During an interview with Al Roker on The Tonight Show earlier this week, Leno had said, “…everything now is, if people don’t like your politics, they — everyone has to know your politics.” He added, “when people see you as one-sided, it just makes it tough.” Trump then tweeted his support of Leno, saying he found late night “very boring” and “totally one-sided.”
Addressing Leno’s comments at PaleyFest, Colbert said, “I agree with what he said. He said it was a different time….now there’s one subject, so people see your politics more when you do it now, but I’m fine with that. I don’t think there’s anything wrong with saying this person is damaging the nation.”

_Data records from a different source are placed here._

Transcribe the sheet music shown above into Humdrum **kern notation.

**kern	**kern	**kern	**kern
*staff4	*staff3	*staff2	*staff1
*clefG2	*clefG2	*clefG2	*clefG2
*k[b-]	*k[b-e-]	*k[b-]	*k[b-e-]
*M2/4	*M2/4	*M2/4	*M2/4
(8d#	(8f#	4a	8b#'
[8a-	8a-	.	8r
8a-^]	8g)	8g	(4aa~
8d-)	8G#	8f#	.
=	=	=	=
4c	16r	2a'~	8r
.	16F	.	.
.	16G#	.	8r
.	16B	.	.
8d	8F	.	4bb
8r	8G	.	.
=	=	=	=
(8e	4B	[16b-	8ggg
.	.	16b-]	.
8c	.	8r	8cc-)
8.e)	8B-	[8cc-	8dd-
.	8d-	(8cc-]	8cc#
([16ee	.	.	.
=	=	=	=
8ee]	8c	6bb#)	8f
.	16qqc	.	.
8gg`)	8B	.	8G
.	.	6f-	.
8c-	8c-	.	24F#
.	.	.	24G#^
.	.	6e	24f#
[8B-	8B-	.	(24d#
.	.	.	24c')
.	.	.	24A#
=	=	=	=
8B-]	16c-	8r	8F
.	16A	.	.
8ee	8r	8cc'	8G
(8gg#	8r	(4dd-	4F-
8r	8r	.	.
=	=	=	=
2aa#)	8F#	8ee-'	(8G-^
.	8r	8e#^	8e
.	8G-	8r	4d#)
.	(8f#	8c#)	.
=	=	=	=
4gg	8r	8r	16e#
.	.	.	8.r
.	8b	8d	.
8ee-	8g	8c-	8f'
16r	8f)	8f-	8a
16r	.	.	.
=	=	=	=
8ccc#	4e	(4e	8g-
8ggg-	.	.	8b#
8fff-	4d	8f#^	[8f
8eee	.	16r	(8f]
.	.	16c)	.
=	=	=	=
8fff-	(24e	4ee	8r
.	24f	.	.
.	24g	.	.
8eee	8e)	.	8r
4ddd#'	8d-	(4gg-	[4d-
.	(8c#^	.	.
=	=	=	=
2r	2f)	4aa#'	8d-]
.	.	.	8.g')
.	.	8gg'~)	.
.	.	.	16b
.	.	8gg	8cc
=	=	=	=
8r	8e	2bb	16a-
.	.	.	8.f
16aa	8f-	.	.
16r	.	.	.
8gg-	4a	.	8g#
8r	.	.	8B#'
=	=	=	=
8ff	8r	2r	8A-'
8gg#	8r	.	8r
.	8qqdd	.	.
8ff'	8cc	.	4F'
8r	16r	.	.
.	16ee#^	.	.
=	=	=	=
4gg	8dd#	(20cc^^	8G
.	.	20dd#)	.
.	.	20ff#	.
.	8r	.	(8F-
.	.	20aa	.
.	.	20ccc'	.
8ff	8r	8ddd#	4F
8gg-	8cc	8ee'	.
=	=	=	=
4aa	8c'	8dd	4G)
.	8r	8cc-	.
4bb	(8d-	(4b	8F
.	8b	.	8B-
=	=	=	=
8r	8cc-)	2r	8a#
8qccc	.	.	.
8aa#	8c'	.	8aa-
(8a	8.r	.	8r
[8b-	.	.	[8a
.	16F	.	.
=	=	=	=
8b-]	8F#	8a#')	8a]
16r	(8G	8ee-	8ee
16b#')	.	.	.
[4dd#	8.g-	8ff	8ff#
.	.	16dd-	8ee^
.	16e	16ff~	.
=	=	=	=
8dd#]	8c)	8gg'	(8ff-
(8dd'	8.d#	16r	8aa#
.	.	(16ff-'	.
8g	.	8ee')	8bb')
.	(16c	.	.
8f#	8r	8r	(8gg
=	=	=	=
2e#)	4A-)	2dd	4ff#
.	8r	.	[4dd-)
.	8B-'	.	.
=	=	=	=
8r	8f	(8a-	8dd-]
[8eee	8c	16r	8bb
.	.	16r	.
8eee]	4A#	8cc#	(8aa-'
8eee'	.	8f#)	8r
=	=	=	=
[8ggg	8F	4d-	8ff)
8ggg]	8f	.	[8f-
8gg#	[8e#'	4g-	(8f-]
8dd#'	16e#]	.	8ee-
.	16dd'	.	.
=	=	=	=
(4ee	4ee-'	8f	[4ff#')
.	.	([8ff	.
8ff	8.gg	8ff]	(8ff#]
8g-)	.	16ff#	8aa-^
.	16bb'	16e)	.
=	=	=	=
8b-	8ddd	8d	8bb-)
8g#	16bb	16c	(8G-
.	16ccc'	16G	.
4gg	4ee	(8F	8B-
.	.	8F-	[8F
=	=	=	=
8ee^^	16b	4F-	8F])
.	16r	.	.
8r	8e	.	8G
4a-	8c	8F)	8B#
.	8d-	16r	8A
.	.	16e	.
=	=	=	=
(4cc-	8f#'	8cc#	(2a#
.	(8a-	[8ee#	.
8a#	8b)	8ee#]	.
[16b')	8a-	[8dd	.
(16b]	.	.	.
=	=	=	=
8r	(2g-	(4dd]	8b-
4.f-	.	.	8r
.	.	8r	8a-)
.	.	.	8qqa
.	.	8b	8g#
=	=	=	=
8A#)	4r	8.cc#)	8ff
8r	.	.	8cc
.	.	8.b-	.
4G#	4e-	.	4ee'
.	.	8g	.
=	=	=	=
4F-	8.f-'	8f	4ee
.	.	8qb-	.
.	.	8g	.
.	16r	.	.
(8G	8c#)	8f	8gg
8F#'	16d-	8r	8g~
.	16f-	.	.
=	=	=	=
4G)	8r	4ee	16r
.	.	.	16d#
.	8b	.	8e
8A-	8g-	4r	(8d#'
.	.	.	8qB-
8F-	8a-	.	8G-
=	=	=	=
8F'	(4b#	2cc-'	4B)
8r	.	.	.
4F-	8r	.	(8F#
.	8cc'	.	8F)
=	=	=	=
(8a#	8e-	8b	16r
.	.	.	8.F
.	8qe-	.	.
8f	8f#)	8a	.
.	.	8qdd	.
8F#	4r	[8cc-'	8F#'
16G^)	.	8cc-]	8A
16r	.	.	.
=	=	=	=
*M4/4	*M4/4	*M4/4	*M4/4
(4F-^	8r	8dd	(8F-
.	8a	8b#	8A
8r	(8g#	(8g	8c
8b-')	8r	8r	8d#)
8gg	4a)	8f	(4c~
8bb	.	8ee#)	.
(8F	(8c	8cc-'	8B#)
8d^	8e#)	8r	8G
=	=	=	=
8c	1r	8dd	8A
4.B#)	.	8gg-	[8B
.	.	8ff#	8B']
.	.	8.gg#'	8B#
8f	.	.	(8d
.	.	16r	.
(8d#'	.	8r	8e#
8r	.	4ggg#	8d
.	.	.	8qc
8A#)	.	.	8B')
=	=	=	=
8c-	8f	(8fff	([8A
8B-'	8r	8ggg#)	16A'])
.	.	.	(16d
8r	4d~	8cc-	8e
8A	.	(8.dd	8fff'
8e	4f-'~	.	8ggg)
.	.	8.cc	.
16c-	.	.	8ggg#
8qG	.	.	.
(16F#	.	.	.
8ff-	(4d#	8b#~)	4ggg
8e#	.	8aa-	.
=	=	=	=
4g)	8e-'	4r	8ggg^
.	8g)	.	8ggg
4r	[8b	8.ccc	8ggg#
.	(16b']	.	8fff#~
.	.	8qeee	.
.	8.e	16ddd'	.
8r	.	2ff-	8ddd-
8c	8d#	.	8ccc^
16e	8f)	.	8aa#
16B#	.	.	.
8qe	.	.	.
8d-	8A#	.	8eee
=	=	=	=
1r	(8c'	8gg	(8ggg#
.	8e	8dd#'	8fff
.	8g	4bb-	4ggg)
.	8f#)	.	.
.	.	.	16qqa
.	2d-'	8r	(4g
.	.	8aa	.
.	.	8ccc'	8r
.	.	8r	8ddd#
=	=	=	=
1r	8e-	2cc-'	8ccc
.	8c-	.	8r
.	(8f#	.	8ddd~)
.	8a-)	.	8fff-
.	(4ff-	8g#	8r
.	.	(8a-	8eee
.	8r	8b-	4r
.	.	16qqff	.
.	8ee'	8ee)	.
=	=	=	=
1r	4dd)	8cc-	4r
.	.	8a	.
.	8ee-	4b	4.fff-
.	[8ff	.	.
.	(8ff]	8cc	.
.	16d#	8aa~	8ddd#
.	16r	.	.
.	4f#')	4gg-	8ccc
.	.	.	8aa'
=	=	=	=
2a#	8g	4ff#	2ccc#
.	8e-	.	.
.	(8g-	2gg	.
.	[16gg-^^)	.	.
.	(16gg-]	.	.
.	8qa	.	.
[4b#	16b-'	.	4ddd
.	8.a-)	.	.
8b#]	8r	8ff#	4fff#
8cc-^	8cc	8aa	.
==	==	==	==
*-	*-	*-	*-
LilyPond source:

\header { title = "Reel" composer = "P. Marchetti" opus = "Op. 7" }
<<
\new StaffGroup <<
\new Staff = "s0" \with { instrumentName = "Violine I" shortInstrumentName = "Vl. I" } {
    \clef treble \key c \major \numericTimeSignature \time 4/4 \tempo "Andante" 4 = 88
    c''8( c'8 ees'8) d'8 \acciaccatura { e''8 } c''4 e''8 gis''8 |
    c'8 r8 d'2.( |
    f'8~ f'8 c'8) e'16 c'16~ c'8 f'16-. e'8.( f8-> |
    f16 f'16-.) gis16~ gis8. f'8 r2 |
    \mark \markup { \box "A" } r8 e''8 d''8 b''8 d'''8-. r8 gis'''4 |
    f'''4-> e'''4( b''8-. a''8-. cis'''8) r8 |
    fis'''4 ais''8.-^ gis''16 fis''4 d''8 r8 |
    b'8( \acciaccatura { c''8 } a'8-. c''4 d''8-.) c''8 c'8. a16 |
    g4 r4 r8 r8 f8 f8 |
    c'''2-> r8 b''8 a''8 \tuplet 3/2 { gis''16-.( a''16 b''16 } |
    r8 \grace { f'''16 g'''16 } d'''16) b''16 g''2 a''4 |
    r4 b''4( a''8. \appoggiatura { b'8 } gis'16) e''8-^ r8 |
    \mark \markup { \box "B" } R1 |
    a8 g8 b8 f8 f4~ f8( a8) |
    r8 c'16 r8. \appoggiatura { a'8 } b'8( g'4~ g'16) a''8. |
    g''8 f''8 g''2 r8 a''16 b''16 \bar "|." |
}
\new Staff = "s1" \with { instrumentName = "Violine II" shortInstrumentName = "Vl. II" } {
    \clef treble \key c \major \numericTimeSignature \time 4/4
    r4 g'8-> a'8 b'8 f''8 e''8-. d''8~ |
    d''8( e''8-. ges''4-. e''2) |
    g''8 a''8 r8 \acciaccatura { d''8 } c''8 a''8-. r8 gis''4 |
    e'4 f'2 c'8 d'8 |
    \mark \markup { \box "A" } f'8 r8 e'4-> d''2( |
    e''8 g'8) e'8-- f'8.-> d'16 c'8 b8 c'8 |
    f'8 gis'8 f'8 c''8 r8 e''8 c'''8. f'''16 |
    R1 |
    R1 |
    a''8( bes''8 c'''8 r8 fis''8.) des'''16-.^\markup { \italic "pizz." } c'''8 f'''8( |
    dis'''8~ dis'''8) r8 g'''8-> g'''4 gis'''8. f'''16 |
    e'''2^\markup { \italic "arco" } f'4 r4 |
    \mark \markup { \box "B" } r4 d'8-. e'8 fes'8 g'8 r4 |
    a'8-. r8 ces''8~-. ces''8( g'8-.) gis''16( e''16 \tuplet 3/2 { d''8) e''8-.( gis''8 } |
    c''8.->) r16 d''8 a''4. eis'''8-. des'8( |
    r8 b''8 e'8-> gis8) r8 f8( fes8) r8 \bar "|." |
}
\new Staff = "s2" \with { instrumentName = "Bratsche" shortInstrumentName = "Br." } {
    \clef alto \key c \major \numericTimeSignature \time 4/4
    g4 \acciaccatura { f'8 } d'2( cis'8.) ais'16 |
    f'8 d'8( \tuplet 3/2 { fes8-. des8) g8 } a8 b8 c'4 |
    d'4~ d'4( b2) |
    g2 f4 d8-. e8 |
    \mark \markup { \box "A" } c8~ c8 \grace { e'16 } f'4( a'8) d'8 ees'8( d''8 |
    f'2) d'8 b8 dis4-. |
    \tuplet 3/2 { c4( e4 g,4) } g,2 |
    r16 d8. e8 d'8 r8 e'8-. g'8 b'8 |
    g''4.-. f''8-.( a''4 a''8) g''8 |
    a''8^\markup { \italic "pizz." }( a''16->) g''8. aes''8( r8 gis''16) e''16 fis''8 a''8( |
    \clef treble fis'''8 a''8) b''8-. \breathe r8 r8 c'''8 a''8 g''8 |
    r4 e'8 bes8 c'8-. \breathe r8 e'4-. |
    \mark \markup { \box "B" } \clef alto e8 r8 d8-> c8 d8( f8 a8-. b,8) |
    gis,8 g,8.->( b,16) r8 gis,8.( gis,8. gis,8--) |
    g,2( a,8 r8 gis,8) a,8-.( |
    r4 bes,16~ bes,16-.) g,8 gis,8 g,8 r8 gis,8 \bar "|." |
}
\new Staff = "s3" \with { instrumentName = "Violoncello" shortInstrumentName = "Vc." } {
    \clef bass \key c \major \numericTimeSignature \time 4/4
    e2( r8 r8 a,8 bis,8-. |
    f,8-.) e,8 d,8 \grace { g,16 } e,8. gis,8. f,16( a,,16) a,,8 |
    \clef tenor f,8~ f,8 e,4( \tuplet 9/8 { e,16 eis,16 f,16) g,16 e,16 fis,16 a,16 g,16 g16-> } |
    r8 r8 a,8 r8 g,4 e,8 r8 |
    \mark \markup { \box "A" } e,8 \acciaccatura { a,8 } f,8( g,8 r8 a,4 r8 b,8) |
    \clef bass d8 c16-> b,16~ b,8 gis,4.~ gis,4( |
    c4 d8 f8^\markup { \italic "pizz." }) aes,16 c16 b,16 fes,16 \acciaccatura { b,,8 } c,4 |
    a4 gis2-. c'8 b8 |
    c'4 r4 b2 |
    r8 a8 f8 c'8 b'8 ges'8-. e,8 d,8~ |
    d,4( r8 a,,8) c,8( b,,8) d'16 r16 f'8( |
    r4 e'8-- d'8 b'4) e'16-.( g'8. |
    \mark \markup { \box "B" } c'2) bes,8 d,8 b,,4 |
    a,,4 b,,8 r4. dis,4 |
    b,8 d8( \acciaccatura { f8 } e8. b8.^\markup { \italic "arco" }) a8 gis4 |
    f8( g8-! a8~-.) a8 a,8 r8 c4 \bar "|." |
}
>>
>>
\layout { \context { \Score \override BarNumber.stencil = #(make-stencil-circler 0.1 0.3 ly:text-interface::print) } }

Colbert also defended his position, saying he doesn’t see himself as a political player. “I don’t think I should be taken seriously,” he said, “but I feel seriously about what’s going on in the country….I’m there to make everybody feel better and know they’re not alone in that.”
There were also some good-natured jokes at the expense of CBS, despite network president Kelly Kahl’s presence in the audience.
“You can’t even show a pencil drawing of two frogs having sex” Colbert said of the network, to loud laughter from the PaleyFest crowd. “We had a non-political story of these two frogs, and over my shoulder we had a pencil drawing from a scientific journal….and we got a notice from the network saying, ‘You can’t show that.'”
But Colbert cleverly got his revenge. The very next day, he said they decided to do a “completely made-up” story involving tandem skydiving frogs. “We used the exact same picture. They did not blur it.” He also recalled being told he couldn’t even say “s**t happens” in Latin.
Joking aside however, Colbert made it clear he embraced and even enjoyed those network rules. “I love constraints,” he said, “‘Do anything’ is a terrible note.”